Los Lobos celebrated their 30th anniversary by throwing an extended party at Rosas’ home studio – with the tape rolling.
HIDALGO: What was cool about that was that we got to work with our heroes and friends. The thing that moved me the most about it was that it just took a phone call. We called Elvis [Costello]: “Hey, we’re doin’ an album, do you want to be a part of it?” “Sure.” Same thing with Rubén Blades, Mavis Staples, Richard Thompson, Tom Waits, Dave Alvin – all our heroes and friends. That meant a lot to me. It’s a friendly record.
BERLIN: The first one was Bobby Womack, who sang the crap out of his track [a medley of “Wicked Rain” from Kiko and his own “Across 110th Street”]. Bobby was all cut live, and César overdubbed his vocal, once he got up the courage.
CESAR ROSAS: Just to be in the same room with Bobby Womack was awesome. Thirty seconds after we met, he’s singin’ my song to me, sayin’, “What do ya think about this?” It was remarkable to me ’cause I didn’t really know him, but he hung out, he told stories, we had a meal together. At one point he goes, “Al Green called me and wanted me to be on his record, but I told him I was busy working with you guys.” We’re like, “You turned Al Green down for us?!”
THE TOWN AND THE CITY
The band cooks up a concept album from scratch: an ambitious, emotional song cycle probing the Mexican-American experience.
PEREZ: Some records take on their own lives, and this one sure took on a stubborn-ass life. We had about a month before we were scheduled to go into the studio, so we spent it writing, or attempting to write. We were getting desperate when David came up with “The Valley”, and this atmospheric thing that was going on made it feel like this is the place where everything starts – literally and metaphorically – because all the swirling sounds gave it the feeling of a creation myth or something. At that point, the idea of the lyric started to come – the idea of travel or a journey and finally settling into a place. I imagined indigenous people or migrants coming over a hill and looking down into this valley, and they realise that they’ve finally arrived at a place they can call home. So I wrote it, gave it to David and he said, “Great – let’s cut it.” As David kept giving me new stuff, I started to get an idea of where to take the rest of it, but everything was still a mystery that was unfolding, and I had to just go with it. At that point, we realised that “The Valley” was the beginning of this journey or adventure, and then it finally settles down, and the epilogue is “The Town”, which is about going back to where you started from. It was like it had come from deep inside ourselves. This was the one where we finally decided not to hold anything back.
TIN CAN TRUST
SHOUT! FACTORY, 2010
On their 14th and most recent studio album, the seasoned East LA músicos still manage to deliver at a remarkably high level.

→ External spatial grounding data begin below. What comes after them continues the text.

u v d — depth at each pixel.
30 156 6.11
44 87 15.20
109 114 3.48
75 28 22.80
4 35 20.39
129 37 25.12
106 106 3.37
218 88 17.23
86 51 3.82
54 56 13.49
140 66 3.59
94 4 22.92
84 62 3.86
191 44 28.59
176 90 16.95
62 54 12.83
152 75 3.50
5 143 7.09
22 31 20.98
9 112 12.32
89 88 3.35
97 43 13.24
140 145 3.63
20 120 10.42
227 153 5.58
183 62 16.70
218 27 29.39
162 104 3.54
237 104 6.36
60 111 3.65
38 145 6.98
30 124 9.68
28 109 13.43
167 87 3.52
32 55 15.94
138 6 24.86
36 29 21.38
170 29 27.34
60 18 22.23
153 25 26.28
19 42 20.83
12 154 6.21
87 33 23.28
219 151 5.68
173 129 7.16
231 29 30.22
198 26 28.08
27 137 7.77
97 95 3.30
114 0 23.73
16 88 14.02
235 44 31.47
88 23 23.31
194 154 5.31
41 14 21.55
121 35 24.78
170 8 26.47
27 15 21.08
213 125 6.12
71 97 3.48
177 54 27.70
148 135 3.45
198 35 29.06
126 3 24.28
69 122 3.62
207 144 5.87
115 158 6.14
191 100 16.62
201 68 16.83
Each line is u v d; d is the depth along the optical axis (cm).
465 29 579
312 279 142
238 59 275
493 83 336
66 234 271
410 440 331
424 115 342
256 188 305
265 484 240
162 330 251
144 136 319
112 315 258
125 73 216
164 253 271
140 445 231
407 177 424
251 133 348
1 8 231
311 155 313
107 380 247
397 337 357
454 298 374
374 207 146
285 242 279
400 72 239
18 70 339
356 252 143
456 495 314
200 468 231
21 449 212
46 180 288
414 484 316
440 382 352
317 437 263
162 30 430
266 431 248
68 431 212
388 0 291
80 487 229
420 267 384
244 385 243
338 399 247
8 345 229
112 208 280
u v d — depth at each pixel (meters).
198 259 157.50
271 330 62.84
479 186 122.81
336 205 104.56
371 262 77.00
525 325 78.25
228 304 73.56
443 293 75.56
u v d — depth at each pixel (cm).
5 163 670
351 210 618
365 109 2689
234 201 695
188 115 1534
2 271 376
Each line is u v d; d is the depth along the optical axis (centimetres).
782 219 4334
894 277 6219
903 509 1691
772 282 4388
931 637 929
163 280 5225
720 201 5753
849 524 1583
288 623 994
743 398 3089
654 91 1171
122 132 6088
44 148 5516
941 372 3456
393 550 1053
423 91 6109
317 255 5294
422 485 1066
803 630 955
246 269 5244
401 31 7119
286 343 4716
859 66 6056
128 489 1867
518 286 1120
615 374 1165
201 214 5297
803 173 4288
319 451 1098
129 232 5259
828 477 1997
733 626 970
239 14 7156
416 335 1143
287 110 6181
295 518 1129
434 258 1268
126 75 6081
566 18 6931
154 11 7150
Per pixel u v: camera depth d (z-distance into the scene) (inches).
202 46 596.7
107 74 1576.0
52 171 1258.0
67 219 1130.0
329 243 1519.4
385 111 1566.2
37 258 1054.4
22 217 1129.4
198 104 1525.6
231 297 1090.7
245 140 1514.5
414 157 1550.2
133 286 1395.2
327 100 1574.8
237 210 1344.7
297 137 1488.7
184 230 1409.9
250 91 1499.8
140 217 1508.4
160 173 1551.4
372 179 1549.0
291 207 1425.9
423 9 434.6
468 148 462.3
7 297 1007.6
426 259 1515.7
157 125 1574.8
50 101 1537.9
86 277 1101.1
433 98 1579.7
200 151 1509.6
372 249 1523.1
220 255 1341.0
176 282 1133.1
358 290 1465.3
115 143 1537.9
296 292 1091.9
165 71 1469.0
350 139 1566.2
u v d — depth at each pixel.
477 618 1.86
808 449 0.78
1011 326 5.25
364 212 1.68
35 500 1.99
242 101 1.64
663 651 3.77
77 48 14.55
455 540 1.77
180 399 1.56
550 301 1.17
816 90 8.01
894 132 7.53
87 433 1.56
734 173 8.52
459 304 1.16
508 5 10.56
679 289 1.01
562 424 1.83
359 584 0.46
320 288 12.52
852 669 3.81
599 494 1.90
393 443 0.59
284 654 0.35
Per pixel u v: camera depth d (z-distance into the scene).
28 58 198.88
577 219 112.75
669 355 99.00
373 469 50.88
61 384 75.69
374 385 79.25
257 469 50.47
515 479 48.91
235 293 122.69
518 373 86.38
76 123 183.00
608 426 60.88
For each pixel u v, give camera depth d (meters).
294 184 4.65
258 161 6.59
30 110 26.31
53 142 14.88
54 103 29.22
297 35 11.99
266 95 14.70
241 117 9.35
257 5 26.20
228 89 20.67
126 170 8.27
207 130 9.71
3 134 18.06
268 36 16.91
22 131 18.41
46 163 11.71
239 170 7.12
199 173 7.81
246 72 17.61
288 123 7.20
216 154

BERLIN: Tin Can Trust was done outside César’s studio for the first time in three albums and 10 years, which was very healthy for us. Working in a real studio again, funky as it was, put us back in a place where we could just go with the vibe of the room, and it rewarded us greatly just to play together.
It was also evocative for everybody to be back in East LA after 30 years. We weren’t trying to go retro, but it inevitably fell that way by virtue of what we were doing and where we were, and the fact that the songs were unadorned and put together on the spot. That was the shape the record told us it wanted to be. We always put our faith in our muses when we start a record. When we look back on that one, I think we’ll realise that it was miraculous in a way.
HIDALGO: Right in the middle of it, César and I went out on the road with the Experience Hendrix tribute, but we had a deadline and needed to get the album done. So whenever we had a day off somewhere – San Francisco, Denver, Fort Worth, Chicago – Steve would come out and record us in whatever studio he could book. That was a little bit trying, but it still beats working.